1. This appeal, by special leave granted on May 29, 1959, is directed against the decision of the Letters Patent Bench (G. D. Khosla, C.J., and Dulat, J.) dated January 28, 1959, affirming that of the learned single Judge (Bishan Narain, J.) dated February 17, 1958, whereby he dismissed the appellants' Writ Petition under Art. 226 of the Constitution.
2. It appears that the appellants are the owners of, what is said to be, agricultural land, measuring about 86 bighas odd, in village Munda Majra, Tehsil Jagadhari, in the district of Ambala. On October 27, 1954, the Additional District Magistrate of Ambala ordered the land aforesaid to be requisitioned under the Punjab Requisitioning & Acquisition of Immoveable Property Act (XI of 1953) for the construction of houses by members of the Thapar Industries Co-operative Housing Society Ltd., Yamuna Nagar. Possession of the land was taken on November 5, 1954. The appellants, at once, instituted a suit on November 14, 1954, in the Court of the Subordinate Judge, Jagadhari, challenging the requisition proceedings. The suit was ultimately decreed by the Court on June 21, 1955, and the possession of the property in question was restored to the petitioners. On May 27, 1955, the first respondent, i.e., the State of Punjab, through the Secretary, Labour Department, issued a notification under section 4 of the Land Acquisition Act (1 of 1894) (which hereinafter will be referred to as the Act). The notification, under section 4 is in these terms -
'No. 4850-S-LP-55/14144. Whereas it appears to the Governor of Punjab that land in the locality hereunder specified is likely to be needed by the Government for a public purpose, namely, for the construction of a Labour Colony under the Government sponsored Housing Scheme for the Industrial Workers of the Thapar Industrial Workers' Co-operative Housing Society Limited, Jamna Nagar (District Ambala), it is hereby notified that the land described in the specifications below is likely to be required for the above purpose.

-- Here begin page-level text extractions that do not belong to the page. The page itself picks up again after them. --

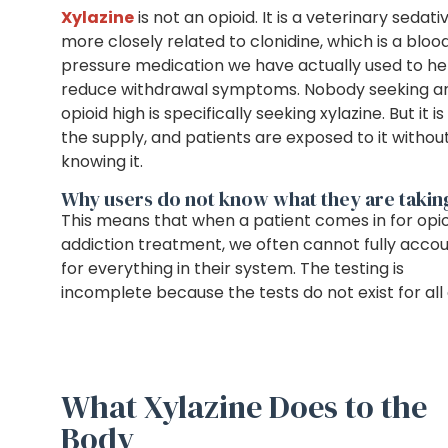
Xylazine
is not an opioid. It is a veterinary sedati
more closely related to clonidine, which is a bloo
pressure medication we have actually used to he
reduce withdrawal symptoms. Nobody seeking a
opioid high is specifically seeking xylazine. But it is 
the supply, and patients are exposed to it withou
knowing it.
Why users do not know what they are takin
This means that when a patient comes in for opio
addiction treatment, we often cannot fully acco
for everything in their system. The testing is
incomplete because the tests do not exist for all o
What Xylazine Does to the
Body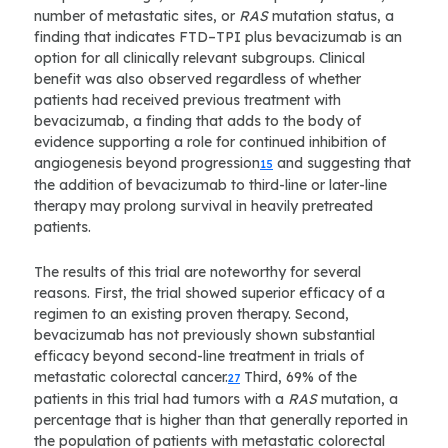
number of metastatic sites, or
RAS
mutation status, a
finding that indicates FTD–TPI plus bevacizumab is an
option for all clinically relevant subgroups. Clinical
benefit was also observed regardless of whether
patients had received previous treatment with
bevacizumab, a finding that adds to the body of
evidence supporting a role for continued inhibition of
angiogenesis beyond progression
and suggesting that
15
the addition of bevacizumab to third-line or later-line
therapy may prolong survival in heavily pretreated
patients.
The results of this trial are noteworthy for several
reasons. First, the trial showed superior efficacy of a
regimen to an existing proven therapy. Second,
bevacizumab has not previously shown substantial
efficacy beyond second-line treatment in trials of
metastatic colorectal cancer.
Third, 69% of the
27
patients in this trial had tumors with a
RAS
mutation, a
percentage that is higher than that generally reported in
the population of patients with metastatic colorectal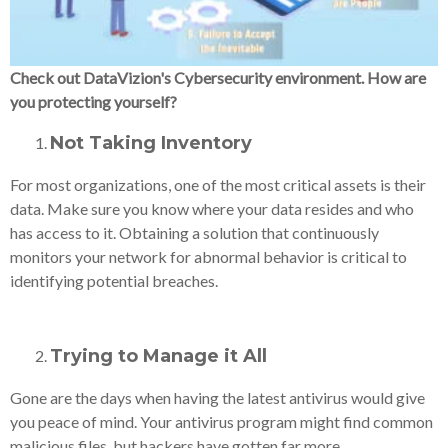
Check out DataVizion's Cybersecurity environment. How are
you protecting yourself?
Not Taking Inventory
For most organizations, one of the most critical assets is their
data. Make sure you know where your data resides and who
has access to it. Obtaining a solution that continuously
monitors your network for abnormal behavior is critical to
identifying potential breaches.
Trying to Manage it All
Gone are the days when having the latest antivirus would give
you peace of mind. Your antivirus program might find common
malicious files, but hackers have gotten far more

This notification is made under the provisions of Section 4 read with section 17 of the Land Acquisition Act, 1894, as amended by the Land Acquisition (Punjab Amendment) Act, 1953, to all to whom it may concern and the Collector shall cause public notice of the substance of this notification to be given at convenient places in the said locality;
In exercise of the powers conferred by the aforesaid sections, the Governor of the Punjab is pleased to authorise the President of the above said Society with the members and servants to enter upon the survey any land in the locality and do all other acts required or permitted by that section.
Further in exercise of the powers conferred by sub-section (4) of Section 17 of the said Act the Governor of Punjab is pleased to direct that, on the grounds of urgency, the provisions of Section 5(a) of the said Act, shall not apply in regard to this Acquisition'.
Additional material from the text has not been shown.